时间:2022-12-20 13:18:17
import re
 
class AwkUnhandledLine( RuntimeError ):
    pass
 
class Awk:
    """awk-like mapping from patterns to handlers."""
    def __init__(self):
        # Start without any patterns
        self.pats=[]
    def add(self,pattern,handler=None):
        # Add a pattern and its handler,
        # precompiling the pattern
        self.pats.append((re.compile(pattern),handler))
    def process(self,line):
        # Find the first pattern that matches the input,
        # and call the handler with the result of the match.

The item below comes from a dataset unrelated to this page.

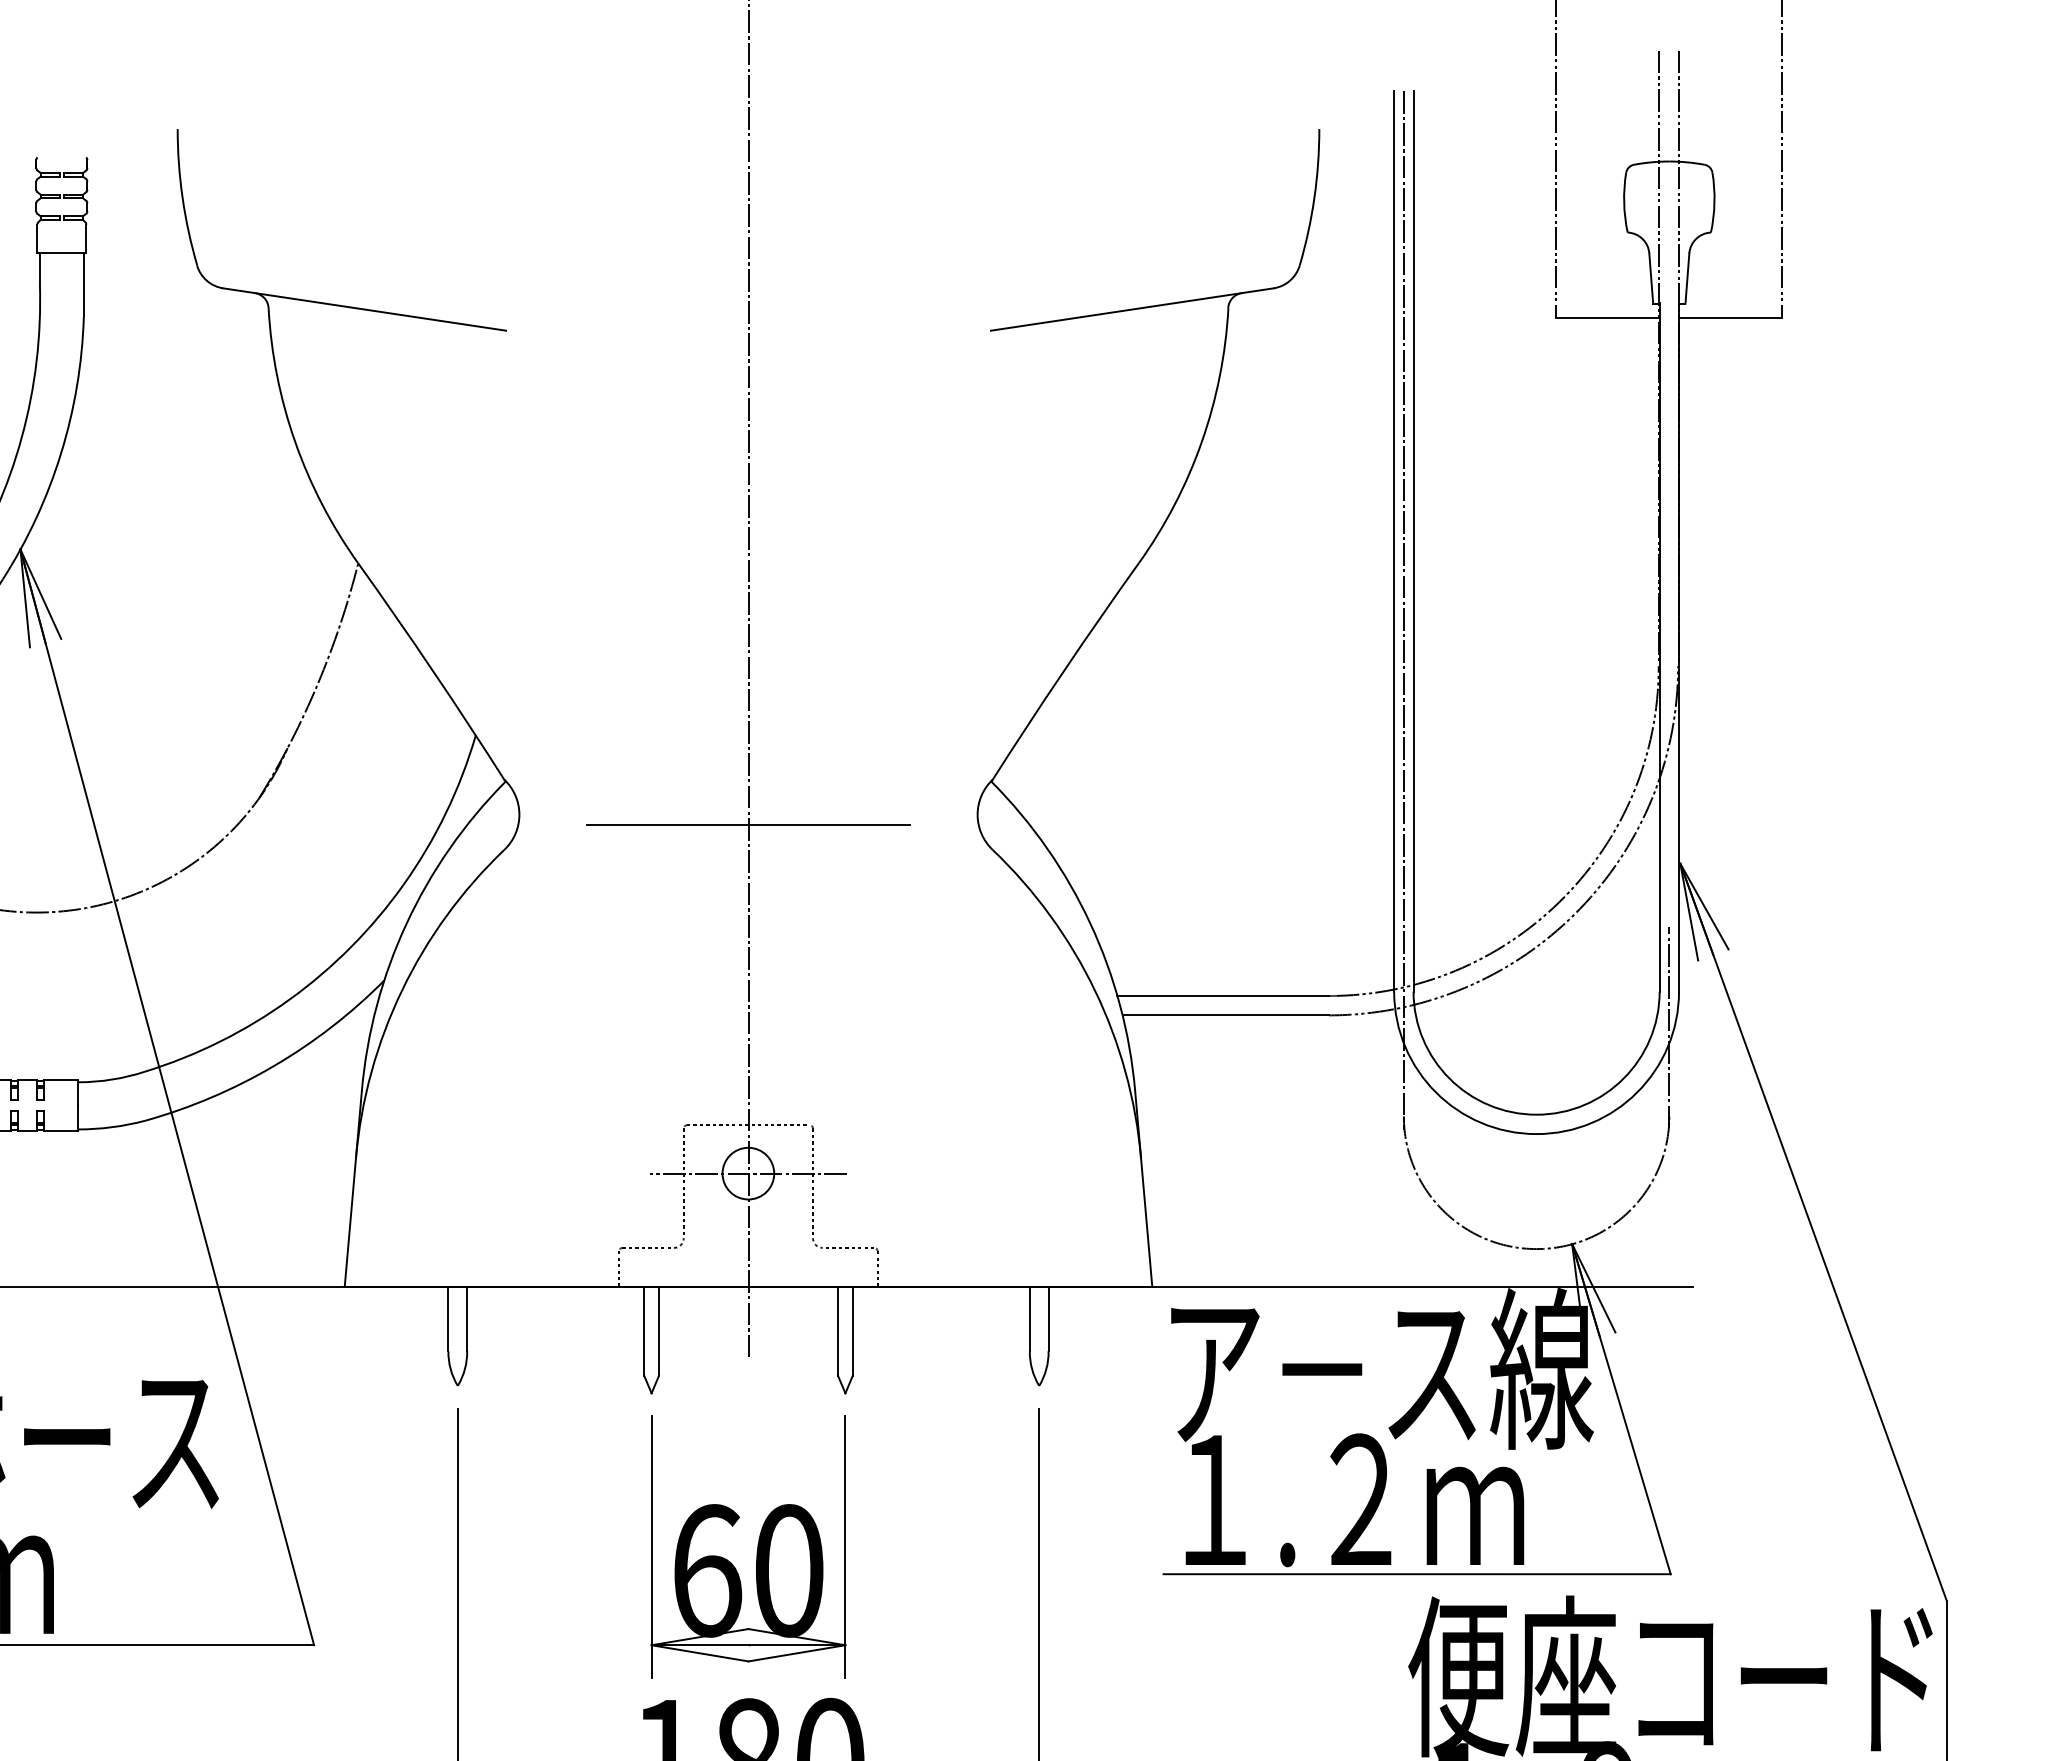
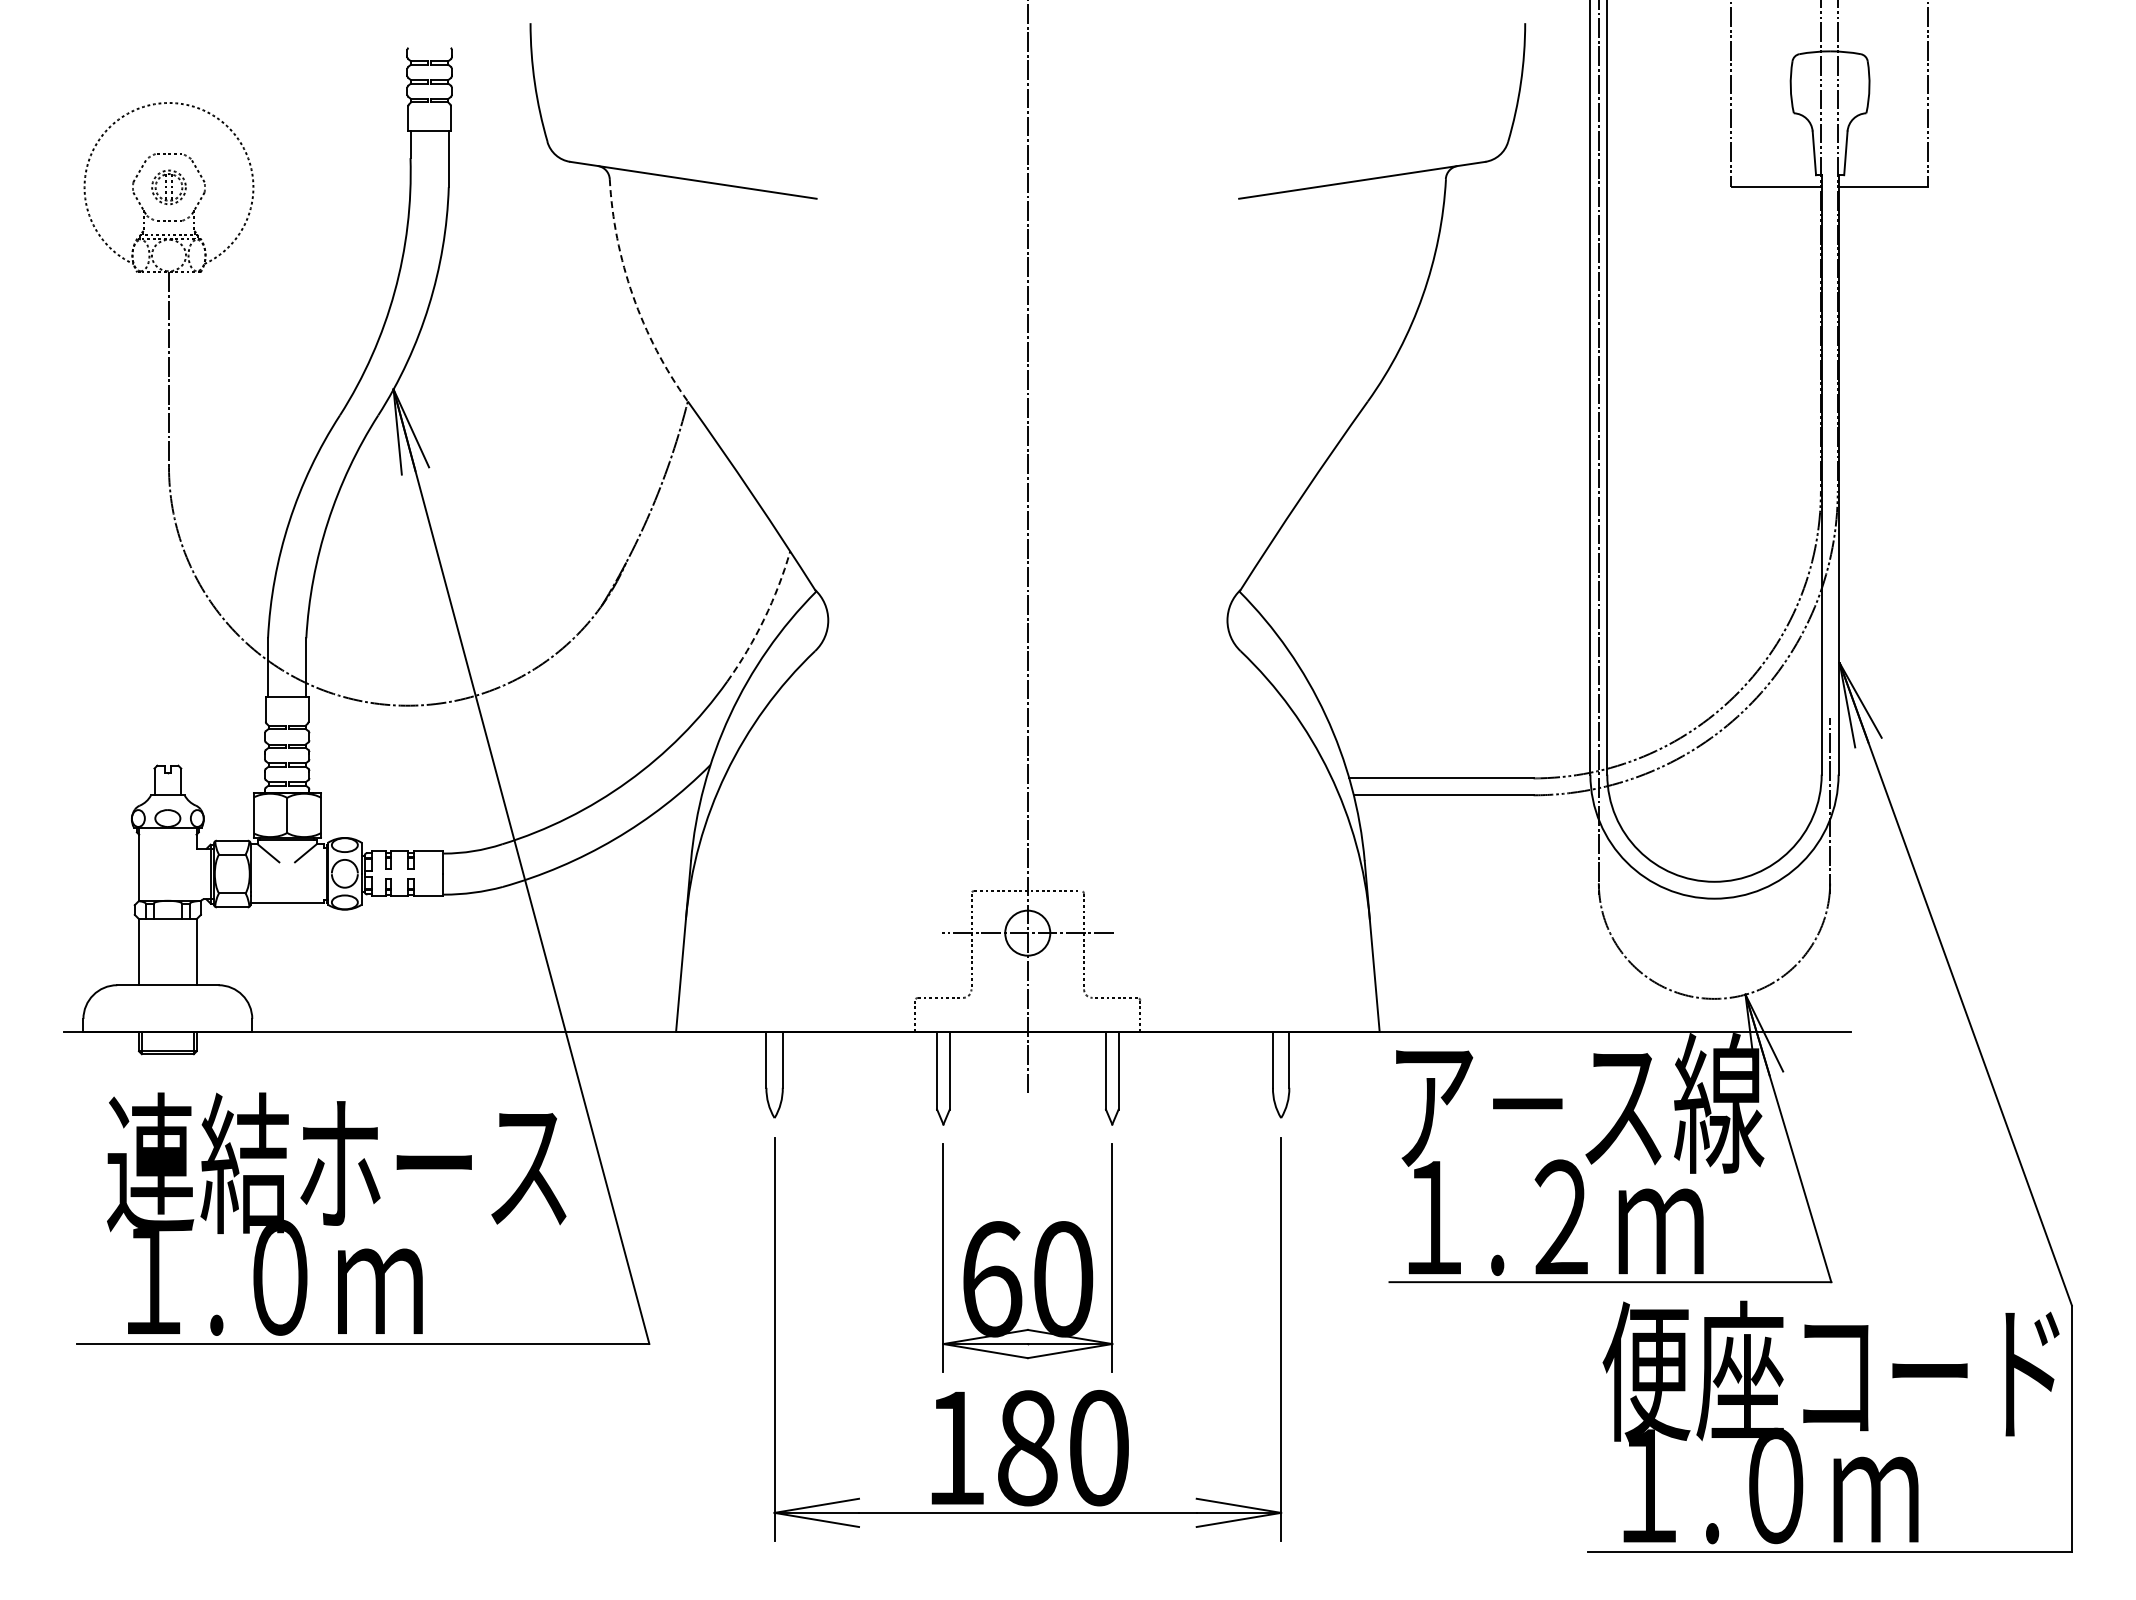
arc: (295, 441) -> (633, 295), solid -> dashed
arc: (446, 813) -> (764, 619), solid -> dashed
line: (748, 825) -> (1027, 629), removed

        for pat, handler in self.pats:
            m = pat.match(line)
            if m:
                if callable(handler):
                    return handler(**m.groupdict())
                else:
                    return handler
        raise AwkUnhandledLine( line )
 
class AwkFileInput(Awk):
    def __init__(self):
        import fileinput
        self.fileinput = fileinput
        Awk.__init__(self)
    def processinput(self):
        for line in self.fileinput.input():
            try:
                self.process(line)
            except AwkUnhandledLine, e:
                raise AwkUnhandledLine(
                    "Don't understand line %d of file %s: %s" %
                    (fileinput.filelineno(),
                     fileinput.filename(),
                     line) )
 
# example:
 
def handle_thing(name=None,num=0):
    if name:
        print name, "=", float(num)
    else:
        print float(num), "has no name"
 
def example():
    a = AwkFileInput()
    a.add("^#") # Ignore comments (handler==None)
    a.add("^(?P<num>\d+\.\d+)", handle_thing) # Print numbers
    a.add("^(?P<name>\w+)\s+(?P<num>\d+)", handle_thing) # Print named numbers
    a.processinput()